#### TASKS AND EXERCISES:
1) Name every news outlet or website that the post about Denver lawyer Mark Brennan's disciplinary case cites as coverage of the case.
2) Pick up the post about Denver lawyer Mark Brennan's disciplinary case after its last sentence and continue it.

#### SOURCE EXTRACT:
--*--

Last week, I posted here about Denver lawyer, Mark Brennan, harshly criticizing him for representing himself in a before a disciplinary board that is threatening to pull Brennan’s license for doing nothing more than zealously representing his client and achieving an outstanding result. In the post, I agreed that the Board’s complaint was unjustified, but because I did not know the entire story (I relied only on the accounts at Colorado Lawyers’ Weekly), I faulted Brennan for not having an attorney represent him at the Board. Mr. Brennan called me to correct the record. He explained that representation would have been futile because the outcome of the case was pre-determined. During our one hour conversation, Mr. Brennan was courteous, reflective and principled. Mr. Brennan had every right to be upset about my post and yet he took the time to calmly educate me about the facts. In short, Brennan was completely different than the way that he has been portrayed.
In any event, after speaking with Mr. Brennan and reviewing the other coverage at Westword.com and Know Your Courts, I agree that Brennan is absolutely right. This proceeding should have never been brought. Mr. Brennan won a $1.2 million verdict for his client and significantly, not a single juror believed that Mr. Brennan had acted inappropriately at the trial (indeed, several said that would hire him themselves). Even the video that I posted depicted just 20 seconds out of a three day trial (and indeed, why was the single segment designed to make Mr. Brennan look bad posted, rather than all of the video?) I have posted Mr. Brennan’s explanation below, in bold, with the hope that justice will prevail in this case.
The outcome is predetermined. The City, Blackburn, and their friends in high places, e.g., Finegan, Mullarkey, Farber, Brownstein, et al., are determined to make an example of me for the great crime of getting more money for my client that either he or the City ever imagined possible. They want to send a clear message to any other idealistic advocates for the little guy (who are not part of the inner circle immune from prosecution for much greater misconduct because of their political, ethnic, school, or other ties) who might entertain the notion that the federal courts offer redress for subversion of justice by public officials.

--*--

#### RECORDS SHOWN:
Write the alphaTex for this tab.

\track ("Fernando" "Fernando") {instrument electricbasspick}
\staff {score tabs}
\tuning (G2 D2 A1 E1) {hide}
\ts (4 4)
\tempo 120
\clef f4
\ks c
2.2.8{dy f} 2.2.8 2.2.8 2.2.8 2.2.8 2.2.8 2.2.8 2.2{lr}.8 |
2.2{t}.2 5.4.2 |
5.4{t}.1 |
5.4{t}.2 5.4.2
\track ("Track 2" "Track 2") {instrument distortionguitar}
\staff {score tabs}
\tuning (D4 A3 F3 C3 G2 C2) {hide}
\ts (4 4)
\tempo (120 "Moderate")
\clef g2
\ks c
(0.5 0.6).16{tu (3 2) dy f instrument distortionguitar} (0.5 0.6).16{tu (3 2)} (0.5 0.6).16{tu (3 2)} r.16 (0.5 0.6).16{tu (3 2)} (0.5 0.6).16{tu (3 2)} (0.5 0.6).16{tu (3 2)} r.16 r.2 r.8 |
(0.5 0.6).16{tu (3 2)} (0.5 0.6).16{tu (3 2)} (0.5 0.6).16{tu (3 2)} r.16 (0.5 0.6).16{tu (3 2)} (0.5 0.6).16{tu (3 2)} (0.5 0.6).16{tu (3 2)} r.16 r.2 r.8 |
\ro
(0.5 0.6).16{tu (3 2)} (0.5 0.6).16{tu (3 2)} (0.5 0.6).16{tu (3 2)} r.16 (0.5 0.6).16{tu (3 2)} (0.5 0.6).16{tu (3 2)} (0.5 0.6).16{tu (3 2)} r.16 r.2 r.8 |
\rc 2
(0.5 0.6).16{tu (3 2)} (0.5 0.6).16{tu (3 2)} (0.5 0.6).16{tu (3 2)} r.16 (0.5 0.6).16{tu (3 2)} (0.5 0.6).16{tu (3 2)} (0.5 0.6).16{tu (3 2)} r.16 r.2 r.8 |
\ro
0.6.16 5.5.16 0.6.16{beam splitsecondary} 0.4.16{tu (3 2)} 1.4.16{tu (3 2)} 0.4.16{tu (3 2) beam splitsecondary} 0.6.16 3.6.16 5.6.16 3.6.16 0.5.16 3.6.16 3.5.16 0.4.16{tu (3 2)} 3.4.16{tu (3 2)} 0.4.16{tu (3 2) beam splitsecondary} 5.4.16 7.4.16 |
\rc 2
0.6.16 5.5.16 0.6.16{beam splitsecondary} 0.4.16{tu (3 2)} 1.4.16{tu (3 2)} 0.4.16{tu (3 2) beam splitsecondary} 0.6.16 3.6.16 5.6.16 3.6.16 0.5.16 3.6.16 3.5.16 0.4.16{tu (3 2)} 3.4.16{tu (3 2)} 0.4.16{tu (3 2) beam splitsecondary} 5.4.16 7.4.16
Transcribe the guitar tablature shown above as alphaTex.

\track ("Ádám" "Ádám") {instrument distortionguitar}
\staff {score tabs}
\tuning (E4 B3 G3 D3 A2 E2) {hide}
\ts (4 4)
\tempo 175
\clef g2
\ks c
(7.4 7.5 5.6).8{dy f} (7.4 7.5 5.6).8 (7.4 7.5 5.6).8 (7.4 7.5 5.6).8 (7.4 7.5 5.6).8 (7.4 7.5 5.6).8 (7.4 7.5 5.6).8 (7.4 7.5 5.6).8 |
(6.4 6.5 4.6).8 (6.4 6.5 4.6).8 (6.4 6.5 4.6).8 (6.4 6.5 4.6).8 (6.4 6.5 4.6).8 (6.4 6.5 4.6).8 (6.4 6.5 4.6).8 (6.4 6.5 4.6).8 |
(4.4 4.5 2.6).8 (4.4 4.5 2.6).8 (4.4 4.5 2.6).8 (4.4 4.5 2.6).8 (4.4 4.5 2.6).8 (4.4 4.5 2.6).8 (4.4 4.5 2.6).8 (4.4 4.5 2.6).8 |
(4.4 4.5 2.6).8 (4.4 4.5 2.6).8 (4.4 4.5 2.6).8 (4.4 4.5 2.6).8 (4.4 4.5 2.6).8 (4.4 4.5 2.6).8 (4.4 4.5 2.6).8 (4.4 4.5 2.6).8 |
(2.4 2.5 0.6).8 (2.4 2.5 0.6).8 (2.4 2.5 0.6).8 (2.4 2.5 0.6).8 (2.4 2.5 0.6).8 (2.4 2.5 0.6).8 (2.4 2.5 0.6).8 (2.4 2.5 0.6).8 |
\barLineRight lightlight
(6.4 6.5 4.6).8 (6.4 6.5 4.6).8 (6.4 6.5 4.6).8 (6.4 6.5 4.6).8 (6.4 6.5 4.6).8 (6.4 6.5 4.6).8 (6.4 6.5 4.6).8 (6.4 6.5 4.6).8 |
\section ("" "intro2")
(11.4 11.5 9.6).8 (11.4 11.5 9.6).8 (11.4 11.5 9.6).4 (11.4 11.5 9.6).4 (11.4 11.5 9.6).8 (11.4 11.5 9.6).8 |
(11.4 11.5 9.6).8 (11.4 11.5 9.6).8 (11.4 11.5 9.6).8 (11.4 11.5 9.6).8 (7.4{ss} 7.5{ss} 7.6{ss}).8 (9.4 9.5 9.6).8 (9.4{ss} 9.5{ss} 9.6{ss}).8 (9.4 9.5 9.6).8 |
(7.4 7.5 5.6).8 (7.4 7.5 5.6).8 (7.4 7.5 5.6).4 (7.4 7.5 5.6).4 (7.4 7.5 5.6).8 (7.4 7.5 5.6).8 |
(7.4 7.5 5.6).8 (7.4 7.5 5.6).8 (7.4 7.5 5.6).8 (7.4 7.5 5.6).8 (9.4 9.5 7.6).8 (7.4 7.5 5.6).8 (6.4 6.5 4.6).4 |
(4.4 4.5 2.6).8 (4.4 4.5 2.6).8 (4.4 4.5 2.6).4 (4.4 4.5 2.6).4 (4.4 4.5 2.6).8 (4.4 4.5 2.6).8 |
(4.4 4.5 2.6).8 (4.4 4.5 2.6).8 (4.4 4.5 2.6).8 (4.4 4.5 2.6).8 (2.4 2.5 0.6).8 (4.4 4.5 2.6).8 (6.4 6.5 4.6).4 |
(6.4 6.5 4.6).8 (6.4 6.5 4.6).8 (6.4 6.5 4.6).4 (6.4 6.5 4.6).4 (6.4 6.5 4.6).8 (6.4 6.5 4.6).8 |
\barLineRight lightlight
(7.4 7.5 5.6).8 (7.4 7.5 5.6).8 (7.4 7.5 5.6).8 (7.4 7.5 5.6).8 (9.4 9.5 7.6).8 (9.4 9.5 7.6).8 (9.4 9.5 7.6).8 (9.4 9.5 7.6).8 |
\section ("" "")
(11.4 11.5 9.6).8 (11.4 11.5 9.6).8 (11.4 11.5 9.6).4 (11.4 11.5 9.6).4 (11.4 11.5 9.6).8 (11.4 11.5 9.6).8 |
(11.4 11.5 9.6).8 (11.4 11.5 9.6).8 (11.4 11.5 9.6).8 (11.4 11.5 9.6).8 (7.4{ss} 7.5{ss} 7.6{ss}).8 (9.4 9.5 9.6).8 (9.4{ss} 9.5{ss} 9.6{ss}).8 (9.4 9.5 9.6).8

--*--

#### TASK-BY-TASK OUTPUTS:
1) Colorado Lawyers' Weekly, Westword.com, Know Your Courts

2)
To be sure, my rage (unfiltered by counsel my $10,000 limit on disciplinary fees prevented me from hiring) aided them in their goal of obscuring the truth concerning my conduct. Perhaps if one of the many "leading members of the bar" I contacted this spring for assistance would have been as generous in the service of justice as I was to Mr. Cadorna, I might have been represented. Those who did not turn me down flat out (and most did), lest they offend the City or Blackburn, indicated it would cost me another $50,000-100,000 to defend myself against what I knew to be a predetermined outcome, lest the case would never have been brought. I am not about to spend savings I will need to get my daughters through college, which they will start in 2010, when I am bound to lose regardless, not because the evdience is against me, but because the system is.
Until Ikeler, in his closing, requested indefinite suspension with the necessity of reapplication, a degree of discipline reserved only for thieves and incompetents, I managed to remain RELATIVELY equanimous. I fear, however, that put me in such a rage it was all I could do not to take his head off, on the spot. That I did not is a testament to my self-control.
OARC and the Establishment let the prosecutors who put Tim Masters in prison for 16 years (for a crime they knew damned well he did not commit) off with a "censure", when they should have been impeached from their judicial positions, disbarred,and themselves prosecuted for conspiracy, subornation of perjury, and obstruction of justice. Yet again, those who enforce the law demonstrated, as the City did in railroading my client, they deem theemselves above it.
As my father often said, "Believe half of what you read, and none of what you hear."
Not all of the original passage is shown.